Unable to process large dataset through Spark in Zeppelin

Highlighted

Unable to process large dataset through Spark in Zeppelin

Explorer
I am trying to load an oracle db table in Spark through Zeppelin. I am using the below code to load the table

val df = spark.read.format("jdbc")
        .option("url","jdbc:oracle:thin:****/***@hostip/appname")
        .option("driver", "oracle.jdbc.OracleDriver")
        .option("dbtable", "schema.tablename")
        .load()

The above code executes successfully in Zeppelin with msg displayed 
df: org.apache.spark.sql.DataFrame = [fieldname1: int, fieldname2: string ... 92 more fields]

However, when I try to print the above df through df.count, df.collect I get the below error
I get the same error if do a 
val df_count = spark.sql("select count (*) from count") 
df_count.show

org.apache.spark.SparkException: Job aborted due to stage failure: Task serialization failed: java.util.NoSuchElementException: key not found: -1024
java.util.NoSuchElementException: key not found: -1024
	at scala.collection.MapLike$class.default(MapLike.scala:228)
	at scala.collection.AbstractMap.default(Map.scala:59)
	at scala.collection.mutable.HashMap.apply(HashMap.scala:65)

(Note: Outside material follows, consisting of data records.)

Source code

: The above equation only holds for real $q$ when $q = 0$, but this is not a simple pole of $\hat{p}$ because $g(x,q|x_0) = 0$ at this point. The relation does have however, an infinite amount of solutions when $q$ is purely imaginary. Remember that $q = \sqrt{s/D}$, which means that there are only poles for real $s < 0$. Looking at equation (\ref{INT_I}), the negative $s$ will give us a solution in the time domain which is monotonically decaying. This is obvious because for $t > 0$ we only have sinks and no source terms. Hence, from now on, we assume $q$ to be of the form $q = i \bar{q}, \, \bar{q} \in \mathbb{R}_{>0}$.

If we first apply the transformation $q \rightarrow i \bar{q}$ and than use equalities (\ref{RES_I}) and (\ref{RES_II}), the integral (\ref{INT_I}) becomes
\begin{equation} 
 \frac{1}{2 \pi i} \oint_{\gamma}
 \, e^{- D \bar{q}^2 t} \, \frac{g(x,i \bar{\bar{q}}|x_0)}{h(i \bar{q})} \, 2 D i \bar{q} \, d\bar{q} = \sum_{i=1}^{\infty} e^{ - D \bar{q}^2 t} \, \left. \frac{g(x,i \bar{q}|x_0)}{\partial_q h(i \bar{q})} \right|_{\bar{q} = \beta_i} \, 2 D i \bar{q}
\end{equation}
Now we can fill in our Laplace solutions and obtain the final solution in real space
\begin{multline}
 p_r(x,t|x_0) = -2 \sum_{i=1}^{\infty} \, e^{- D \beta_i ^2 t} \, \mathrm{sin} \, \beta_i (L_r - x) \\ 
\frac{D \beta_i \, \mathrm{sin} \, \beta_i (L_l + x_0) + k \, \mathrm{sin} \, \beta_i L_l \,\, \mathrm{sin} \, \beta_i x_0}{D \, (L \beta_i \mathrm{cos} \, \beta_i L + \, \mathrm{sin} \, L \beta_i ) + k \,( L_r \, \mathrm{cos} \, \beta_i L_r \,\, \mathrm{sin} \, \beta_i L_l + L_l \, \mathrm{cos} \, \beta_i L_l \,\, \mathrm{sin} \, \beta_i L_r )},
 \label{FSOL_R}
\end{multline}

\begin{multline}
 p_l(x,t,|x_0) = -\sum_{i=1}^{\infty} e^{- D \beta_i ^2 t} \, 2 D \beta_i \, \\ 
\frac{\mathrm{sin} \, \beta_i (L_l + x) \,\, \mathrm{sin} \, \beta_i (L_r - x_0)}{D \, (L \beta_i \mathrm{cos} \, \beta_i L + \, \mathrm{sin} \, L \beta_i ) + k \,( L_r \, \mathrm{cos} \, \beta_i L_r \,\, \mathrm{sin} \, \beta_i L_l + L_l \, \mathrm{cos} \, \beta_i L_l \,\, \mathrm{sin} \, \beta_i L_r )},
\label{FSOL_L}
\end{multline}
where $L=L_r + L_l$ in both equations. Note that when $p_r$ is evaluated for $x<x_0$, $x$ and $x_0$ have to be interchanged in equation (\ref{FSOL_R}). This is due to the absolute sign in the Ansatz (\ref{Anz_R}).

I am using the below code to set spark session

import org.apache.spark.sql._
import org.apache.spark.sql.SparkSession
import spark.implicits._

    val spark = SparkSession
      .builder
      .appName("test_app")
      .master("local[*]")
      .config("spark.kryo.registrator", "org.bdgenomics.adam.serialization.ADAMKryoRegistrator")
      .getOrCreate()

2 REPLIES 2
Highlighted

Re: Unable to process large dataset through Spark in Zeppelin

Super Collaborator

Hi @Rohan Naidu,

looks like the serialization library comparability issue, could you please remove explicit serializer so that it uses spar internal serializer( Kyro again from Spark 2.0 on wards https://spark.apache.org/docs/latest/tuning.html#data-serialization ) and proceed further

  .config("spark.kryo.registrator","org.bdgenomics.adam.serialization.ADAMKryoRegistrator")

Hope this helps !!

Highlighted

Re: Unable to process large dataset through Spark in Zeppelin

Explorer

@bkosaraju

I did try without the kyro serializer. The issue is Inam able to load the oracle table. But the moment I use show or count, it goes on a ending run.